▶ _Extract_:
▼▼▼

When legendary British Special Air Service (SAS) Major Roy Farran was dropped behind the lines in Northern Italy in early 1945, he knew he would be fighting alongside a ragtag band of Italian partisans, but it never crossed his mind that their ranks would be swollen by scores of Soviets.
His first intimation of that fact, upon parachuting into the snowy Apennine Mountains, was catching sight of a tall, dashing figure dressed in calf-high German army boots, a blue sailor’s cap atop his close-cropped blonde hair, and a strip of matching parachute silk knotted around his neck.
Distinctly Germanic-looking, the man had a guileless, open face, and a surprisingly boyish air. Farran warmed to his firm handshake and easy smile. This, it turned out, was Viktor Pirogov, the commander of the Soviet brigade of partisans fighting in this region, whose chosen nom de guerre was “Modena.”
As the Soviet Union was several countries and over a thousand miles away from where Farran was now, he wondered why on earth the Soviets had come there.

▲▲▲

▶ _Data records_:
▼▼▼

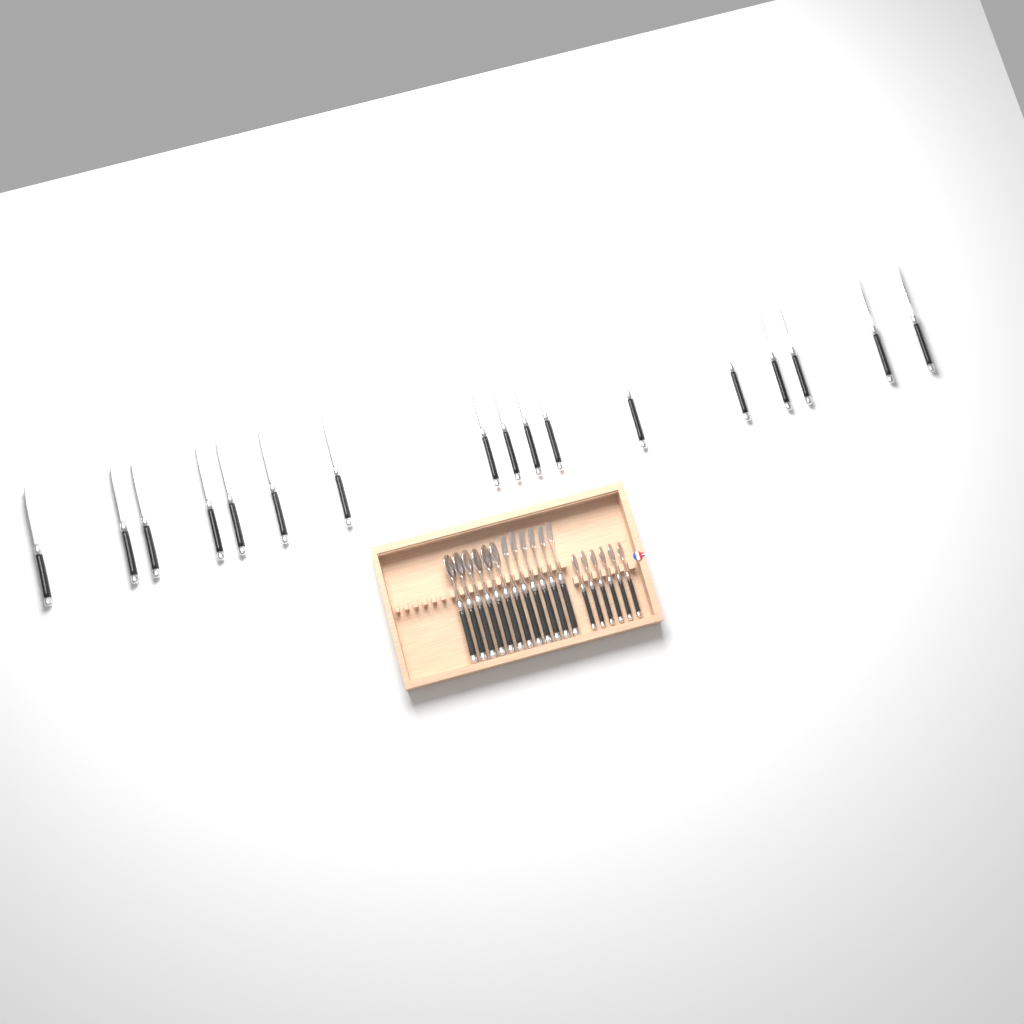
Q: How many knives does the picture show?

▲▲▲
▼▼▼

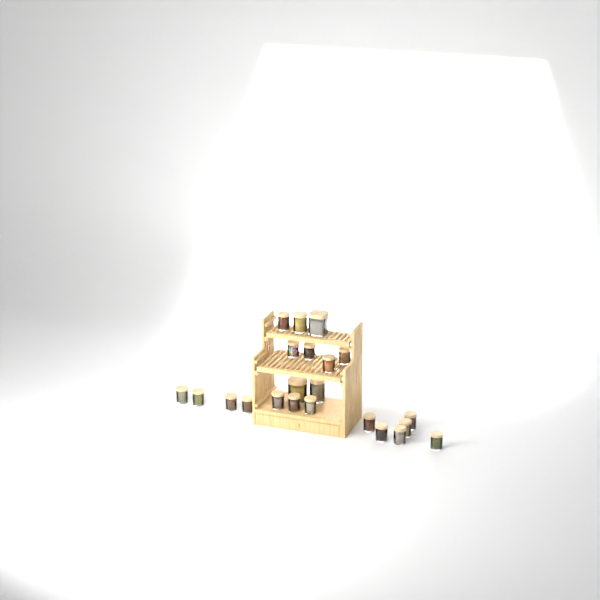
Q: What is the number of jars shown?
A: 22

▲▲▲
▼▼▼

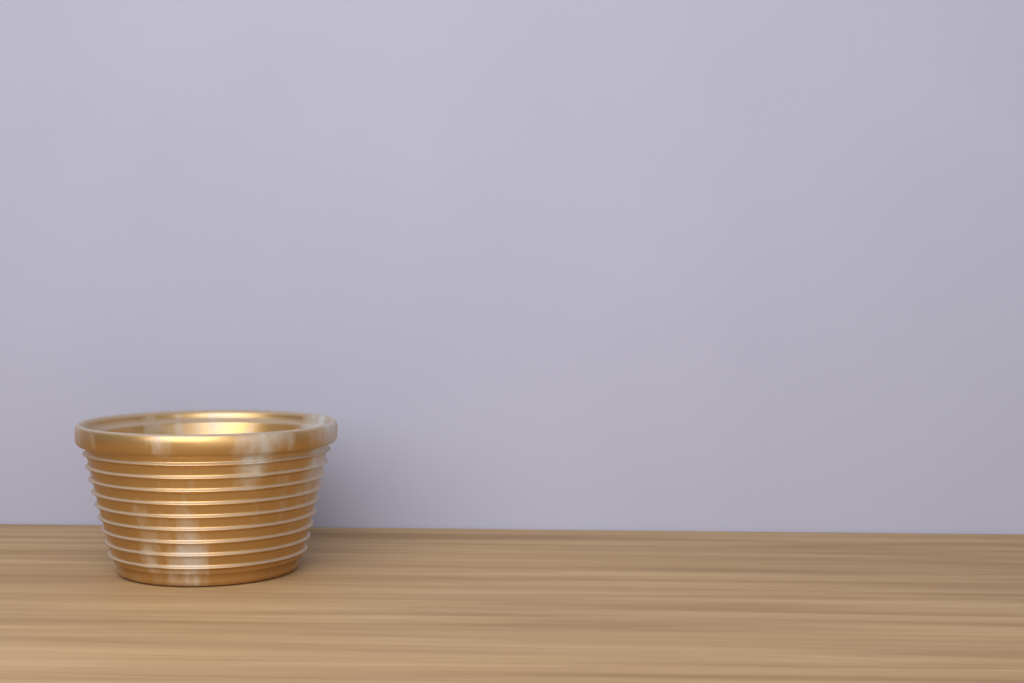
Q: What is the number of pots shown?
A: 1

▲▲▲

▶ _Requirements_:
[A] Change "ragtag" to "motley" and write out the Farran account between "When legendary British" and "scores of Soviets.", inclusive.
[B] Write the next part of the account of Farran in the Apennines, starting after its final sentence.

▶ _Answers for the tasks_:
[A]
When legendary British Special Air Service (SAS) Major Roy Farran was dropped behind the lines in Northern Italy in early 1945, he knew he would be fighting alongside a motley band of Italian partisans, but it never crossed his mind that their ranks would be swollen by scores of Soviets.

[B]
In 1943, Italy had decided that fascism was no longer the way forward. The nation had overthrown Mussolini and signed an alliance agreement with the Allies.
Up to that point the POW camps in Italy had been run largely by the Italian Army. On signing the armistice with the Allies, they allowed Allied POWs in many parts of the country to walk free.
Many British, Americans, Australians and others made good their escape, but there were also Soviet POW’s in Italy. Having been captured during the German invasion of the USSR in 1941, they had previously experienced terrible treatment as POW’s by the Germans, with thousands dying of starvation or being worked to death.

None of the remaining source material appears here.